While community pharmacists are the most accessible health professionals, their presence is frequently invisible to patients. May be as far as six years ago, the pharmacist was “The Wizard” in the back, appearing to the window only if “summoned.” Today, it is common to see pharmacists engaging with every patient, and empowering patients to take control of their own health needs. Pharmacists are administering vaccines, providing health tests, and counseling on over-the-counter products. However, we still do not full realize the community pharmacists’ best assets. Pharmacists are medication experts, and have profound abilities to communicate with patients about their medications and disease states. Yes, medication therapy management (MTM) would be the best word to describe the new role of pharmacists.

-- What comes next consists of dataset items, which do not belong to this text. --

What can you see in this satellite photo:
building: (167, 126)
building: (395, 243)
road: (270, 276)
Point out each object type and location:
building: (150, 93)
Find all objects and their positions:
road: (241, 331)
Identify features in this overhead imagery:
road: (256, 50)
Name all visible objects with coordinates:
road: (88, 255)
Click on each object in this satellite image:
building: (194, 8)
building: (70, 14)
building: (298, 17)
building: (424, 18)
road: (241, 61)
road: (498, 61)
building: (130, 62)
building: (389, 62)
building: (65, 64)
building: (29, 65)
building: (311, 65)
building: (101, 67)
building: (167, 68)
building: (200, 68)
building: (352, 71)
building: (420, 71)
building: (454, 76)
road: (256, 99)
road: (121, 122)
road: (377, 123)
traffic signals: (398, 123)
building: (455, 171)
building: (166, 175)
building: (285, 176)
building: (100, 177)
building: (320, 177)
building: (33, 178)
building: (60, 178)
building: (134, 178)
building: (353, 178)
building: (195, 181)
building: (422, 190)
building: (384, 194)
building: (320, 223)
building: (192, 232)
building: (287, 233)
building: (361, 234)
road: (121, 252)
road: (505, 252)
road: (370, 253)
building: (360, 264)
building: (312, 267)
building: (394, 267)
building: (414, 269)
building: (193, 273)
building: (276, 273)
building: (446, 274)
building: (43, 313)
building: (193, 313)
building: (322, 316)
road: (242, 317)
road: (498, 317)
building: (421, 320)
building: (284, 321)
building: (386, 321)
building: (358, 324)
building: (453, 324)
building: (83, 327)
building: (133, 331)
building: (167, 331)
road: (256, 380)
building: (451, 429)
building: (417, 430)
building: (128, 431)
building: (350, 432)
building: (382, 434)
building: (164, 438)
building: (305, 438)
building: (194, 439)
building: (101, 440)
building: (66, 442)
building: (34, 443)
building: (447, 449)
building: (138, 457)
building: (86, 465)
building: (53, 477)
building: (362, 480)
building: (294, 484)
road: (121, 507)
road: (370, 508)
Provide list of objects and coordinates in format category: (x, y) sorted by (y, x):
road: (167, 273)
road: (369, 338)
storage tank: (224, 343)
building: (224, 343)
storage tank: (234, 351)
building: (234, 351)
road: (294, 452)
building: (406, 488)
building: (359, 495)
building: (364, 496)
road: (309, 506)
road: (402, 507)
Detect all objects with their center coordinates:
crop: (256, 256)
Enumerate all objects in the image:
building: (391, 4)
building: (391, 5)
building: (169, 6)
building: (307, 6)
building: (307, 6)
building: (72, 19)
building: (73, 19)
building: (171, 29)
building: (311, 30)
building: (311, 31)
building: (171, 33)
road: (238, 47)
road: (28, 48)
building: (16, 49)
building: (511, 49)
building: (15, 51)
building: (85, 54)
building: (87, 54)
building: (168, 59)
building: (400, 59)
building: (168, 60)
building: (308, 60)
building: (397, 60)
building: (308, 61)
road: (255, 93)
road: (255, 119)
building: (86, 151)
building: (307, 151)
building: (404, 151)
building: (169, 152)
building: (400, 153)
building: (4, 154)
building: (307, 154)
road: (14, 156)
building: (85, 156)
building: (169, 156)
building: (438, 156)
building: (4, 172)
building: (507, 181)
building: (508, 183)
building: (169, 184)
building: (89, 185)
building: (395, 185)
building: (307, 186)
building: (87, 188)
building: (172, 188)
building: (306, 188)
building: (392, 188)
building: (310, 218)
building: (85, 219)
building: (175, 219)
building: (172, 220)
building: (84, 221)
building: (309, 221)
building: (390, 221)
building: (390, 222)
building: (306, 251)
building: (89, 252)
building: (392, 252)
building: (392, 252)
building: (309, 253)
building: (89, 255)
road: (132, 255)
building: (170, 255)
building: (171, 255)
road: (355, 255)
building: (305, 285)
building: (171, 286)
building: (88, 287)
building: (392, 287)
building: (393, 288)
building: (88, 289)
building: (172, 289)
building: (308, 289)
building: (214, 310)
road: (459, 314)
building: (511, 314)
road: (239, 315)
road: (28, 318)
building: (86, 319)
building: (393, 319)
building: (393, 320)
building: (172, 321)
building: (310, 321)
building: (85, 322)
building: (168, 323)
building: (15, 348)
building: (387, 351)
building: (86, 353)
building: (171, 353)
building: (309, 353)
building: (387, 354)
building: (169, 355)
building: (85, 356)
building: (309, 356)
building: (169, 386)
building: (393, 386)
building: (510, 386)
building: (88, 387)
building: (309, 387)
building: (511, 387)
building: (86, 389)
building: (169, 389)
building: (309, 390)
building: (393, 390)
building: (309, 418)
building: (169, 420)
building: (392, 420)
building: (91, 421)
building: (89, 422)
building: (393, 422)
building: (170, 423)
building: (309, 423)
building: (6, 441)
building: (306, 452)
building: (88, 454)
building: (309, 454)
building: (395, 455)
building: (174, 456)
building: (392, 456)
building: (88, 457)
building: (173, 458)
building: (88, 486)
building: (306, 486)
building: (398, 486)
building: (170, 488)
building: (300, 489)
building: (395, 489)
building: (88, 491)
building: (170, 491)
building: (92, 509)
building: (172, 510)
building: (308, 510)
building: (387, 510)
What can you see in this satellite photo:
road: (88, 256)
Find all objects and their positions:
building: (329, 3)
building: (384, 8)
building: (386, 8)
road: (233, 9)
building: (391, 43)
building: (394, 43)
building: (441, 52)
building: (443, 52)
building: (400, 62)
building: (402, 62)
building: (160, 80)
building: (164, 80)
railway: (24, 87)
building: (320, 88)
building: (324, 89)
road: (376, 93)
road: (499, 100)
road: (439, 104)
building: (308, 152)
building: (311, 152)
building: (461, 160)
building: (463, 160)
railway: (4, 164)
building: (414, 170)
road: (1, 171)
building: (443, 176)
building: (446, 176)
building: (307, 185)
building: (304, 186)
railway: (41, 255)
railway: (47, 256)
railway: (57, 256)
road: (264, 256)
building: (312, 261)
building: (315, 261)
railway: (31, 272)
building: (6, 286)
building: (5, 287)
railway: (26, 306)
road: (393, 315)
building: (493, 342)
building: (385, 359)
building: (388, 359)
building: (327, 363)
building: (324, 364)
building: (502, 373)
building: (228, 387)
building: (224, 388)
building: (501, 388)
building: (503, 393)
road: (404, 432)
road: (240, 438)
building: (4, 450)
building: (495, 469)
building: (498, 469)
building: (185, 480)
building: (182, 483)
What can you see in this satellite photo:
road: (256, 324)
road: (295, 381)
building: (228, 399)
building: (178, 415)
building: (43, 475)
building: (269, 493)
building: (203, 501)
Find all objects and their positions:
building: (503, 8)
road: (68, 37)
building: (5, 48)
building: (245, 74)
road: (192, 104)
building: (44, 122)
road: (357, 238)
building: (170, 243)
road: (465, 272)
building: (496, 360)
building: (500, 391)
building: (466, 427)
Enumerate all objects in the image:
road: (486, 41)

As the above incident unfolds, the pharmacist steps in to help, and invites the woman to sit down in the pharmacy’s break room. The woman is the sole caretaker of her mother (the patient), who has Alzheimer’s disease. Until few months ago, a home nurse cared for the patient; however, the patient’s symptoms progressed and she moved in with her daughter. During the conversation, the pharmacist explains the medications’ indications and writes down the important counseling points. He also provides the woman with a pill organizer. The pharmacist discovers a few undertreated diseases, duplications of therapy, and symptoms of potential drug-induced adverse events. He also provides information about the disease states. Even then, there is something quite not right about the situation: the woman’s appearance. The pharmacist reaches his hand over her shoulder, and asks, “How are you doing Ms. Jame?” Her eyes swell with tears as she lifts her head up. She looks at the pharmacist sitting in front of her, and proclaims in a broken voice, “I am trying to be strong.”
MTM is an overlooked and valuable service that pharmacists provide. In the patient-centered healthcare model, MTM reduces healthcare costs. However, due to the lack of reimbursement for the time and other factors, many pharmacies and pharmacists are shying away from this important service. Ms. James, who walked into the pharmacy six years ago, may not have gotten a chance to see the pharmacist. The technician simply could have taken the bottles to the pharmacist and written their indications on the labels.
Medication and disease state knowledge are always involved in MTM. However, asking open-ended questions, being empathetic, finding the best way to communicate, and confirming patients’ understandings are the principles that bring everything together. When Ms. Jame arrived to the counter, I was able to utilize the lessons that my professors and preceptors repeatedly drilled me on. I have had several encounters with Ms. James, and I am glad that I can provide her with information about support groups for Alzheimer’s patients. Nowadays, she is in better spirits; we consolidated and explained her mother’s medications to her.
I believe that if you are ready to show your value as a pharmacist, the recognition will follow.